◆ Source passage

- Opening Delimiter -

# Need air show advice- Wings over Houston



## sagittariansrock (Oct 27, 2014)

Hi all
I shall be attending the Wings over Houston airshow next Sunday. I shall be taking my 5DIII, 5Dc, 24-70II, 70-200II and both TCs. I wish I received the 7DII before that, but I doubt that will happen. In any case, gear is pretty much decided- I shall just take what I have. And I decided to take my monopod.
I would greatly appreciate any air show-related advice (or related to shooting aircrafts). I have seen some amazing threads in these forums, and I know there are a few experts and a lot who are good all round. It will be great to get some tips re shooting planes on the ground, in flight, solos and formations, tracking, pre focusing or not, shutter speeds for props, etc. I have zero experience.
If you have experience of going to Ellington and are willing to share, that will also be much appreciated.
Can't offer much in return except I will post all the reasonably acceptable pictures 
Thanks in advance.


----------



## wyldeguy (Oct 27, 2014)

I used the 70-200 with 2xmkiii a couple years ago on crop so I had to focus manually which was a challenge on planes during a demo but still managed to get some keepers. Slower shutter speeds are good for prop blur. Looking at 1/125 for a good blur. Monopod will help. 24-70 will be good for static displays. I have shot jets, prop and formation at Airventure in Oshkosh. A lot of shooting air shows is trial and error and finding what settings you think look best. Demonstrations usually have enough passes that you can try some things out. They also don't usually start with the most interesting demo so you have time to get your settings dialed in before the main event. 

Good luck


----------



## Jim Saunders (Oct 27, 2014)

Take:


ID
Hat
Earplugs if there are jet demos. If there are Harriers or VTOL F-35s, consider ear defenders also (not instead)
Water
Food
Sunscreen if you burn easily - I faced my pasty face into the sun for an afternoon and burnt the half which wasn't behind the camera, boo.
Something to sit on
A friend to mind your kit while you find a washroom

All that said, I found 1/800 gave crisp airframes, mildly blurred props and a decent keeper rate. The attached photo was 1/500, but I didn't get a lot of keepers like that. For jets, use the fastest shutter you can. I had a 200-400 and a seat about 100 yards from the demo line, I was in a bit tight to get the aircraft taxiing past but I was pretty good for the demos.

- Closing Delimiter -

◆ Requirement 1
Rewrite the paragraph of the air show thread that begins "All that said, I found 1/800" as a short bulleted list, keeping its main facts.
◆ Requirement 2
In the air show thread, what shutter speed does wyldeguy suggest for a good prop blur?
◆ Requirement 3
Duplicate the air show thread between "## sagittariansrock (Oct" and "take my monopod.", inclusive.
This listing comes from a source separate from the air show thread.

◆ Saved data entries

- Opening Delimiter -

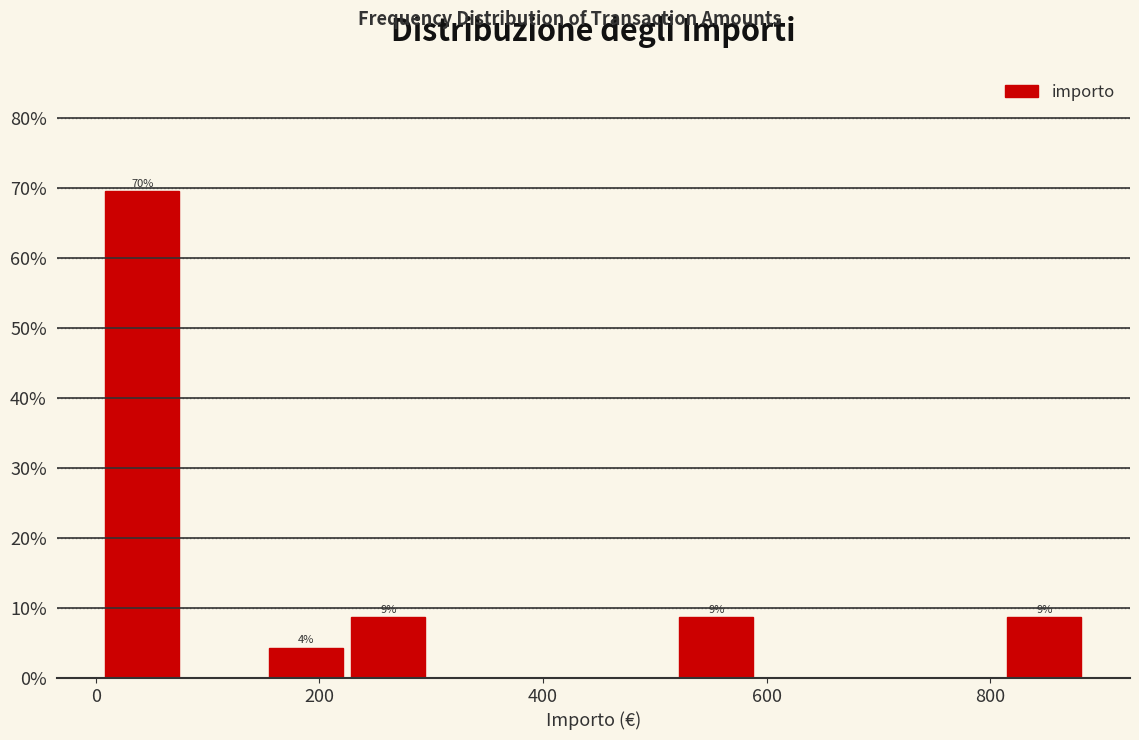

Read against the x-axis, roughly where is the centre of the tallest bar?

40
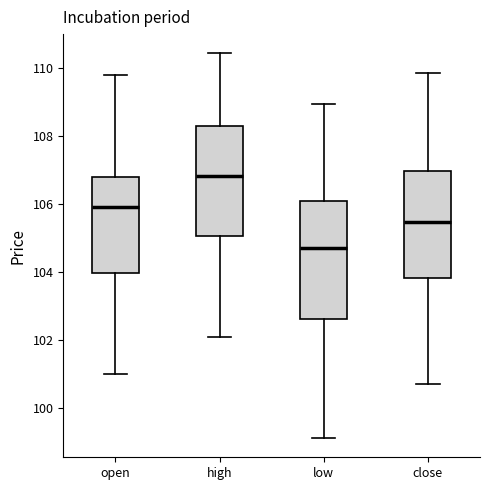

Reading left to right, read every box against the y-axis: the position of its median line, the range the box covers, and the ends of its whiskers. The values are not printed on the chart, so give them approximately, as read against the axis.

open: median 106.0, box 104.0 to 106.8, whiskers 101.0 to 109.8
high: median 106.8, box 105.0 to 108.2, whiskers 102.2 to 110.4
low: median 104.8, box 102.6 to 106.0, whiskers 99.2 to 109.0
close: median 105.4, box 103.8 to 107.0, whiskers 100.8 to 109.8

- Closing Delimiter -

◆ Output 1
- 1/800 gave crisp airframes, mildly blurred props and a decent keeper rate.
- The attached photo was taken at 1/500, but few shots like it were keepers.
- For jets, use the fastest shutter possible.
- Gear and position: a 200-400 from a seat about 100 yards from the demo line. That was a bit tight for aircraft taxiing past but worked well for the demos.

◆ Output 2
1/125.

◆ Output 3
## sagittariansrock (Oct 27, 2014)

Hi all
I shall be attending the Wings over Houston airshow next Sunday. I shall be taking my 5DIII, 5Dc, 24-70II, 70-200II and both TCs. I wish I received the 7DII before that, but I doubt that will happen. In any case, gear is pretty much decided- I shall just take what I have. And I decided to take my monopod.